When you imagine giving to charity, you probably think of writing a generous check or perhaps donating appreciated securities to an organization whose mission is close to your heart. But for charitable-minded investors, C-suite executives or business owners, founders and entrepreneurs, donating privately held assets—such as private C- and S-corporation stock, restricted stock, and limited partnership or LLC interests—may be a particularly tax-efficient and effective funding source alternative.
Such so-called complex assets often have a relatively low cost basis. Indeed, for company founders, the cost basis may be zero. Selling complex assets can generate hefty capital gains triggering significant capital gains tax as well as the 3.8% net investment income tax. Contributing complex assets to a public charity, however, can enable the donor to potentially eliminate capital gains taxes while taking an income tax deduction equal to the fair market value of the donated asset, not just the cost basis.* Additional tax benefits at the state level may be available to those who gift complex assets to a donor-advised fund.
"This strategy can be a win-win situation for the giver and the charity," says Nathan Daley, Vice President and Head of the Complex Asset Group at Fidelity Charitable®, an IRS-qualified 501(c)(3) public charity that sponsors a donor-advised fund program. "We continue to see a significant increase in complex asset donors—including business owners and executives who are going through mergers and acquisitions—who are leveraging a broader spectrum of their assets, such as restricted stock and privately held securities, for charitable purposes."
How to donate complex assets
People who want to donate complex assets find that their options are extremely limited, especially if time is of the essence, whether because of looming exit strategies or year-end charitable giving deadlines.
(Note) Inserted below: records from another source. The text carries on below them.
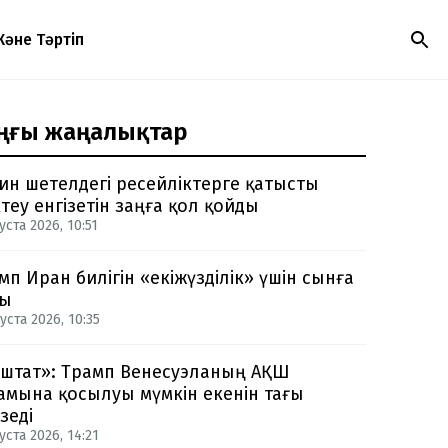
Және Тәртіп
ңғы жаңалықтар
ин шетелдегі ресейліктерге қатысты
теу енгізетін заңға қол қойды
уста 2026, 10:51
мп Иран билігін «екіжүзділік» үшін сынға
ды
уста 2026, 10:35
-штат»: Трамп Венесуэланың АҚШ
амына қосылуы мүмкін екенін тағы
зеді
уста 2026, 14:21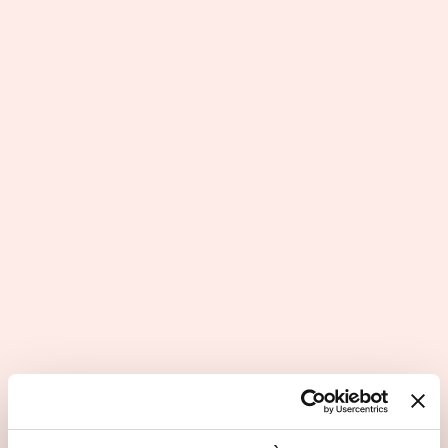
L’immersion au service du bien-
être
Questions principales
Les atouts du secteur d'activité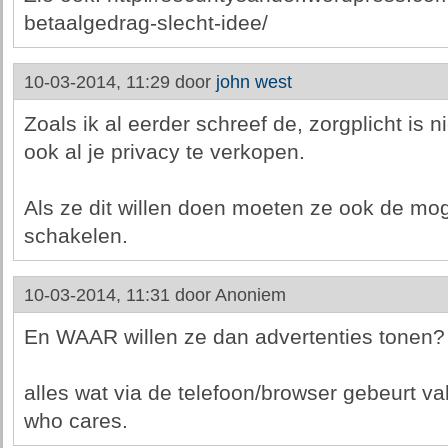
betaalgedrag-slecht-idee/
10-03-2014, 11:29 door
john west
Zoals ik al eerder schreef de, zorgplicht is 
ook al je privacy te verkopen.
Als ze dit willen doen moeten ze ook de moge
schakelen.
10-03-2014, 11:31 door
Anoniem
En WAAR willen ze dan advertenties tonen?
alles wat via de telefoon/browser gebeurt val
who cares.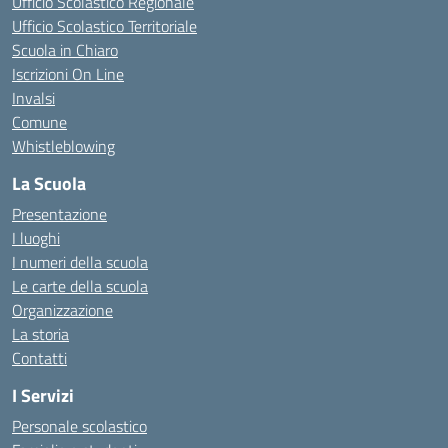
Ufficio Scolastico Regionale
Ufficio Scolastico Territoriale
Scuola in Chiaro
Iscrizioni On Line
Invalsi
Comune
Whistleblowing
La Scuola
Presentazione
I luoghi
I numeri della scuola
Le carte della scuola
Organizzazione
La storia
Contatti
I Servizi
Personale scolastico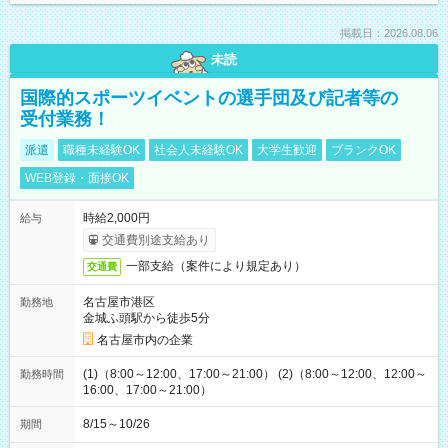
掲載日：2026.08.06
未読
国際的スポーツイベントの選手団及び記者等の
受付業務！
派遣
職種未経験OK
社会人未経験OK
大学生歓迎
ブランクOK
WEB登録・面接OK
時給2,000円
給与
交通費別途支給あり
一部支給（案件により規定あり）
交通費
名古屋市港区
勤務地
金城ふ頭駅から徒歩5分
名古屋市内の企業
(1)（8:00～12:00、17:00～21:00） (2)（8:00～12:00、12:00～
勤務時間
16:00、17:00～21:00）
8/15～10/26
期間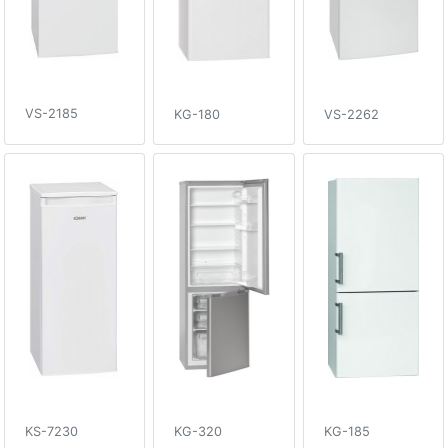
VS-2185
KG-180
VS-2262
KS-7230
KG-320
KG-185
Many charitable organizations do not have gift acceptance policies that permit complex assets; others do not have professionals on staff equipped to review and approve the gifting of certain complex assets. This can result in added professional service fees typically paid by both the charity and the donor.
Charities often advise donors to sell the asset, then contribute the after-tax proceeds to the charity. However, the sale of an appreciated asset may trigger capital gains taxes, reducing the amount available for the charity. Moreover, in this situation, the donor is only able to take a charitable tax deduction for the amount of the post-sale and post-tax cash contribution, not the fair market value of the asset prior to liquidation.
Tip: Read Donating restricted stock and other equity compensation awards to charity.
For many donors and the charities they support, complex asset donations to a public charity with a donor-advised fund (DAF) program can be much more efficient for all stakeholders versus giving these assets directly to one or more charities. With one complex asset donation to a DAF, there is one set of charity acceptance criteria, one set of paperwork supporting the legal transfer, and one set of paperwork for any subsequent sale of the donated asset. This "one-stop shopping" can benefit all the stakeholders: the donor, the governing body of the complex asset (for example, the company or partnership), the lawyers overseeing legal transfers and sale strategies, and the multiple charities that might not have had the ability to accept the complex asset.
In addition, donating complex assets to a DAF and then recommending multiple grants to charities on your own timetable minimizes significant overhead costs that would be incurred by these stakeholders.
While private foundations may offer similar one-stop shopping efficiencies, donors with private foundations may wish to consider establishing a complementary account at a DAF specifically to donate complex assets because of the potential tax-saving strategies that DAFs can offer donors with complex assets. Specifically, deductions on donations of complex assets to a private foundation are generally limited to the lessor of fair market value (FMV) and cost basis, and they are also limited to 20% of AGI. DAFs, however, generally allow for the deduction of FMV for an appreciated complex asset, and they can usually offer a deduction of up to 30% of AGI.
Donating complex assets via a DAF
In the specific case of donating complex assets, a sponsoring charity of the DAF, such as Fidelity Charitable, accepts responsibility for liquidating the assets in compliance with IRS rules and regulations. This enables operating charities to which donors recommend grants from their DAF to focus on what they do best—fulfilling their charitable mission—rather than undertaking an often-complicated process of getting the charitable contribution right and liquidating the asset in accordance with tax rules and regulations.
The donation of these complex assets to a public charity typically means that donors themselves are eligible for a tax deduction based on the fair market value of the asset* and potentially pay no capital gains tax or net investment income tax upon the subsequent sale by the charity. This double tax benefit allows the highest possible percentage of the asset's value to go to the charitable causes. On the other hand, donations to private foundations are limited to a cost basis deduction.
"Giving cash is generally a more expensive and less tax-efficient way to donate to charity when there are other assets, especially appreciated assets, to choose from," says Daley. "Donating appreciated assets, even if there is no forced capital gain trigger event, allows a donor to 'give away' the appreciated asset and potentially avoid the capital gains."
The first step is to talk with your tax professional. They can help you make smarter tax-advantaged charitable giving choices while also empowering you to support the causes that the matter most to you.